**Electronic design files**:
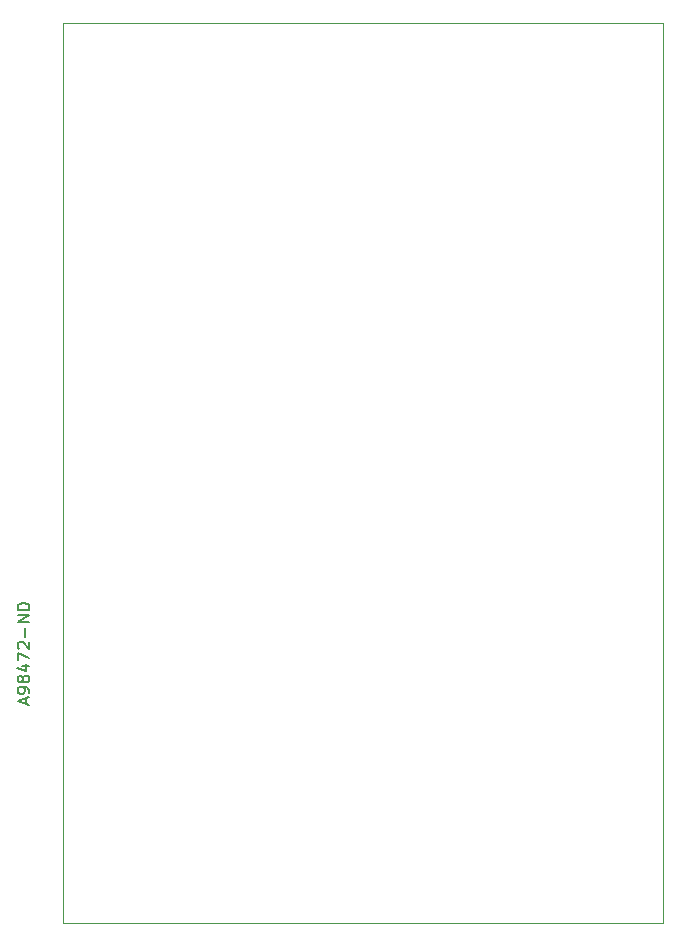
<source format=gbr>
G04 #@! TF.GenerationSoftware,KiCad,Pcbnew,(5.1.5)-3*
G04 #@! TF.CreationDate,2020-05-06T00:03:28-04:00*
G04 #@! TF.ProjectId,Pwr_Diff_Expansion,5077725f-4469-4666-965f-457870616e73,v1*
G04 #@! TF.SameCoordinates,Original*
G04 #@! TF.FileFunction,OtherDrawing,Comment*
%FSLAX46Y46*%
G04 Gerber Fmt 4.6, Leading zero omitted, Abs format (unit mm)*
G04 Created by KiCad (PCBNEW (5.1.5)-3) date 2020-05-06 00:03:28*
%MOMM*%
%LPD*%
G04 APERTURE LIST*
%ADD10C,0.120000*%
%ADD11C,0.150000*%
G04 APERTURE END LIST*
D10*
X128761000Y-73219800D02*
X128761000Y-149419800D01*
X77961000Y-73219800D02*
X128761000Y-73219800D01*
X77961000Y-149419800D02*
X77961000Y-73219800D01*
X77961000Y-149419800D02*
X128761000Y-149419800D01*
D11*
X74867666Y-130879704D02*
X74867666Y-130403514D01*
X75153380Y-130974942D02*
X74153380Y-130641609D01*
X75153380Y-130308276D01*
X75153380Y-129927323D02*
X75153380Y-129736847D01*
X75105761Y-129641609D01*
X75058142Y-129593990D01*
X74915285Y-129498752D01*
X74724809Y-129451133D01*
X74343857Y-129451133D01*
X74248619Y-129498752D01*
X74201000Y-129546371D01*
X74153380Y-129641609D01*
X74153380Y-129832085D01*
X74201000Y-129927323D01*
X74248619Y-129974942D01*
X74343857Y-130022561D01*
X74581952Y-130022561D01*
X74677190Y-129974942D01*
X74724809Y-129927323D01*
X74772428Y-129832085D01*
X74772428Y-129641609D01*
X74724809Y-129546371D01*
X74677190Y-129498752D01*
X74581952Y-129451133D01*
X74581952Y-128879704D02*
X74534333Y-128974942D01*
X74486714Y-129022561D01*
X74391476Y-129070180D01*
X74343857Y-129070180D01*
X74248619Y-129022561D01*
X74201000Y-128974942D01*
X74153380Y-128879704D01*
X74153380Y-128689228D01*
X74201000Y-128593990D01*
X74248619Y-128546371D01*
X74343857Y-128498752D01*
X74391476Y-128498752D01*
X74486714Y-128546371D01*
X74534333Y-128593990D01*
X74581952Y-128689228D01*
X74581952Y-128879704D01*
X74629571Y-128974942D01*
X74677190Y-129022561D01*
X74772428Y-129070180D01*
X74962904Y-129070180D01*
X75058142Y-129022561D01*
X75105761Y-128974942D01*
X75153380Y-128879704D01*
X75153380Y-128689228D01*
X75105761Y-128593990D01*
X75058142Y-128546371D01*
X74962904Y-128498752D01*
X74772428Y-128498752D01*
X74677190Y-128546371D01*
X74629571Y-128593990D01*
X74581952Y-128689228D01*
X74486714Y-127641609D02*
X75153380Y-127641609D01*
X74105761Y-127879704D02*
X74820047Y-128117800D01*
X74820047Y-127498752D01*
X74153380Y-127213038D02*
X74153380Y-126546371D01*
X75153380Y-126974942D01*
X74248619Y-126213038D02*
X74201000Y-126165419D01*
X74153380Y-126070180D01*
X74153380Y-125832085D01*
X74201000Y-125736847D01*
X74248619Y-125689228D01*
X74343857Y-125641609D01*
X74439095Y-125641609D01*
X74581952Y-125689228D01*
X75153380Y-126260657D01*
X75153380Y-125641609D01*
X74772428Y-125213038D02*
X74772428Y-124451133D01*
X75153380Y-123974942D02*
X74153380Y-123974942D01*
X75153380Y-123403514D01*
X74153380Y-123403514D01*
X75153380Y-122927323D02*
X74153380Y-122927323D01*
X74153380Y-122689228D01*
X74201000Y-122546371D01*
X74296238Y-122451133D01*
X74391476Y-122403514D01*
X74581952Y-122355895D01*
X74724809Y-122355895D01*
X74915285Y-122403514D01*
X75010523Y-122451133D01*
X75105761Y-122546371D01*
X75153380Y-122689228D01*
X75153380Y-122927323D01*
X74867666Y-130879704D02*
X74867666Y-130403514D01*
X75153380Y-130974942D02*
X74153380Y-130641609D01*
X75153380Y-130308276D01*
X75153380Y-129927323D02*
X75153380Y-129736847D01*
X75105761Y-129641609D01*
X75058142Y-129593990D01*
X74915285Y-129498752D01*
X74724809Y-129451133D01*
X74343857Y-129451133D01*
X74248619Y-129498752D01*
X74201000Y-129546371D01*
X74153380Y-129641609D01*
X74153380Y-129832085D01*
X74201000Y-129927323D01*
X74248619Y-129974942D01*
X74343857Y-130022561D01*
X74581952Y-130022561D01*
X74677190Y-129974942D01*
X74724809Y-129927323D01*
X74772428Y-129832085D01*
X74772428Y-129641609D01*
X74724809Y-129546371D01*
X74677190Y-129498752D01*
X74581952Y-129451133D01*
X74581952Y-128879704D02*
X74534333Y-128974942D01*
X74486714Y-129022561D01*
X74391476Y-129070180D01*
X74343857Y-129070180D01*
X74248619Y-129022561D01*
X74201000Y-128974942D01*
X74153380Y-128879704D01*
X74153380Y-128689228D01*
X74201000Y-128593990D01*
X74248619Y-128546371D01*
X74343857Y-128498752D01*
X74391476Y-128498752D01*
X74486714Y-128546371D01*
X74534333Y-128593990D01*
X74581952Y-128689228D01*
X74581952Y-128879704D01*
X74629571Y-128974942D01*
X74677190Y-129022561D01*
X74772428Y-129070180D01*
X74962904Y-129070180D01*
X75058142Y-129022561D01*
X75105761Y-128974942D01*
X75153380Y-128879704D01*
X75153380Y-128689228D01*
X75105761Y-128593990D01*
X75058142Y-128546371D01*
X74962904Y-128498752D01*
X74772428Y-128498752D01*
X74677190Y-128546371D01*
X74629571Y-128593990D01*
X74581952Y-128689228D01*
X74486714Y-127641609D02*
X75153380Y-127641609D01*
X74105761Y-127879704D02*
X74820047Y-128117800D01*
X74820047Y-127498752D01*
X74153380Y-127213038D02*
X74153380Y-126546371D01*
X75153380Y-126974942D01*
X74248619Y-126213038D02*
X74201000Y-126165419D01*
X74153380Y-126070180D01*
X74153380Y-125832085D01*
X74201000Y-125736847D01*
X74248619Y-125689228D01*
X74343857Y-125641609D01*
X74439095Y-125641609D01*
X74581952Y-125689228D01*
X75153380Y-126260657D01*
X75153380Y-125641609D01*
X74772428Y-125213038D02*
X74772428Y-124451133D01*
X75153380Y-123974942D02*
X74153380Y-123974942D01*
X75153380Y-123403514D01*
X74153380Y-123403514D01*
X75153380Y-122927323D02*
X74153380Y-122927323D01*
X74153380Y-122689228D01*
X74201000Y-122546371D01*
X74296238Y-122451133D01*
X74391476Y-122403514D01*
X74581952Y-122355895D01*
X74724809Y-122355895D01*
X74915285Y-122403514D01*
X75010523Y-122451133D01*
X75105761Y-122546371D01*
X75153380Y-122689228D01*
X75153380Y-122927323D01*
M02*

</source>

**Work instructions**: None of the pictures should appear; the rest of the entries must be reproduced exactly.

**Solved problem**:
<source format=gbr>
G04 #@! TF.GenerationSoftware,KiCad,Pcbnew,(5.1.5)-3*
G04 #@! TF.CreationDate,2020-05-06T00:03:28-04:00*
G04 #@! TF.ProjectId,Pwr_Diff_Expansion,5077725f-4469-4666-965f-457870616e73,v1*
G04 #@! TF.SameCoordinates,Original*
G04 #@! TF.FileFunction,OtherDrawing,Comment*
%FSLAX46Y46*%
G04 Gerber Fmt 4.6, Leading zero omitted, Abs format (unit mm)*
G04 Created by KiCad (PCBNEW (5.1.5)-3) date 2020-05-06 00:03:28*
%MOMM*%
%LPD*%
G04 APERTURE LIST*
%ADD10C,0.120000*%
%ADD11C,0.150000*%
G04 APERTURE END LIST*
D10*
X128761000Y-73219800D02*
X128761000Y-149419800D01*
X77961000Y-73219800D02*
X128761000Y-73219800D01*
X77961000Y-149419800D02*
X77961000Y-73219800D01*
X77961000Y-149419800D02*
X128761000Y-149419800D01*
D11*
X74867666Y-130879704D02*
X74867666Y-130403514D01*
X75153380Y-130974942D02*
X74153380Y-130641609D01*
X75153380Y-130308276D01*
X75153380Y-129927323D02*
X75153380Y-129736847D01*
X75105761Y-129641609D01*
X75058142Y-129593990D01*
X74915285Y-129498752D01*
X74724809Y-129451133D01*
X74343857Y-129451133D01*
X74248619Y-129498752D01*
X74201000Y-129546371D01*
X74153380Y-129641609D01*
X74153380Y-129832085D01*
X74201000Y-129927323D01*
X74248619Y-129974942D01*
X74343857Y-130022561D01*
X74581952Y-130022561D01*
X74677190Y-129974942D01*
X74724809Y-129927323D01*
X74772428Y-129832085D01*
X74772428Y-129641609D01*
X74724809Y-129546371D01*
X74677190Y-129498752D01*
X74581952Y-129451133D01*
X74581952Y-128879704D02*
X74534333Y-128974942D01*
X74486714Y-129022561D01*
X74391476Y-129070180D01*
X74343857Y-129070180D01*
X74248619Y-129022561D01*
X74201000Y-128974942D01*
X74153380Y-128879704D01*
X74153380Y-128689228D01*
X74201000Y-128593990D01*
X74248619Y-128546371D01*
X74343857Y-128498752D01*
X74391476Y-128498752D01*
X74486714Y-128546371D01*
X74534333Y-128593990D01*
X74581952Y-128689228D01*
X74581952Y-128879704D01*
X74629571Y-128974942D01*
X74677190Y-129022561D01*
X74772428Y-129070180D01*
X74962904Y-129070180D01*
X75058142Y-129022561D01*
X75105761Y-128974942D01*
X75153380Y-128879704D01*
X75153380Y-128689228D01*
X75105761Y-128593990D01*
X75058142Y-128546371D01*
X74962904Y-128498752D01*
X74772428Y-128498752D01*
X74677190Y-128546371D01*
X74629571Y-128593990D01*
X74581952Y-128689228D01*
X74486714Y-127641609D02*
X75153380Y-127641609D01*
X74105761Y-127879704D02*
X74820047Y-128117800D01*
X74820047Y-127498752D01*
X74153380Y-127213038D02*
X74153380Y-126546371D01*
X75153380Y-126974942D01*
X74248619Y-126213038D02*
X74201000Y-126165419D01*
X74153380Y-126070180D01*
X74153380Y-125832085D01*
X74201000Y-125736847D01*
X74248619Y-125689228D01*
X74343857Y-125641609D01*
X74439095Y-125641609D01*
X74581952Y-125689228D01*
X75153380Y-126260657D01*
X75153380Y-125641609D01*
X74772428Y-125213038D02*
X74772428Y-124451133D01*
X75153380Y-123974942D02*
X74153380Y-123974942D01*
X75153380Y-123403514D01*
X74153380Y-123403514D01*
X75153380Y-122927323D02*
X74153380Y-122927323D01*
X74153380Y-122689228D01*
X74201000Y-122546371D01*
X74296238Y-122451133D01*
X74391476Y-122403514D01*
X74581952Y-122355895D01*
X74724809Y-122355895D01*
X74915285Y-122403514D01*
X75010523Y-122451133D01*
X75105761Y-122546371D01*
X75153380Y-122689228D01*
X75153380Y-122927323D01*
X74867666Y-130879704D02*
X74867666Y-130403514D01*
X75153380Y-130974942D02*
X74153380Y-130641609D01*
X75153380Y-130308276D01*
X75153380Y-129927323D02*
X75153380Y-129736847D01*
X75105761Y-129641609D01*
X75058142Y-129593990D01*
X74915285Y-129498752D01*
X74724809Y-129451133D01*
X74343857Y-129451133D01*
X74248619Y-129498752D01*
X74201000Y-129546371D01*
X74153380Y-129641609D01*
X74153380Y-129832085D01*
X74201000Y-129927323D01*
X74248619Y-129974942D01*
X74343857Y-130022561D01*
X74581952Y-130022561D01*
X74677190Y-129974942D01*
X74724809Y-129927323D01*
X74772428Y-129832085D01*
X74772428Y-129641609D01*
X74724809Y-129546371D01*
X74677190Y-129498752D01*
X74581952Y-129451133D01*
X74581952Y-128879704D02*
X74534333Y-128974942D01*
X74486714Y-129022561D01*
X74391476Y-129070180D01*
X74343857Y-129070180D01*
X74248619Y-129022561D01*
X74201000Y-128974942D01*
X74153380Y-128879704D01*
X74153380Y-128689228D01*
X74201000Y-128593990D01*
X74248619Y-128546371D01*
X74343857Y-128498752D01*
X74391476Y-128498752D01*
X74486714Y-128546371D01*
X74534333Y-128593990D01*
X74581952Y-128689228D01*
X74581952Y-128879704D01*
X74629571Y-128974942D01*
X74677190Y-129022561D01*
X74772428Y-129070180D01*
X74962904Y-129070180D01*
X75058142Y-129022561D01*
X75105761Y-128974942D01*
X75153380Y-128879704D01*
X75153380Y-128689228D01*
X75105761Y-128593990D01*
X75058142Y-128546371D01*
X74962904Y-128498752D01*
X74772428Y-128498752D01*
X74677190Y-128546371D01*
X74629571Y-128593990D01*
X74581952Y-128689228D01*
X74486714Y-127641609D02*
X75153380Y-127641609D01*
X74105761Y-127879704D02*
X74820047Y-128117800D01*
X74820047Y-127498752D01*
X74153380Y-127213038D02*
X74153380Y-126546371D01*
X75153380Y-126974942D01*
X74248619Y-126213038D02*
X74201000Y-126165419D01*
X74153380Y-126070180D01*
X74153380Y-125832085D01*
X74201000Y-125736847D01*
X74248619Y-125689228D01*
X74343857Y-125641609D01*
X74439095Y-125641609D01*
X74581952Y-125689228D01*
X75153380Y-126260657D01*
X75153380Y-125641609D01*
X74772428Y-125213038D02*
X74772428Y-124451133D01*
X75153380Y-123974942D02*
X74153380Y-123974942D01*
X75153380Y-123403514D01*
X74153380Y-123403514D01*
X75153380Y-122927323D02*
X74153380Y-122927323D01*
X74153380Y-122689228D01*
X74201000Y-122546371D01*
X74296238Y-122451133D01*
X74391476Y-122403514D01*
X74581952Y-122355895D01*
X74724809Y-122355895D01*
X74915285Y-122403514D01*
X75010523Y-122451133D01*
X75105761Y-122546371D01*
X75153380Y-122689228D01*
X75153380Y-122927323D01*
M02*

</source>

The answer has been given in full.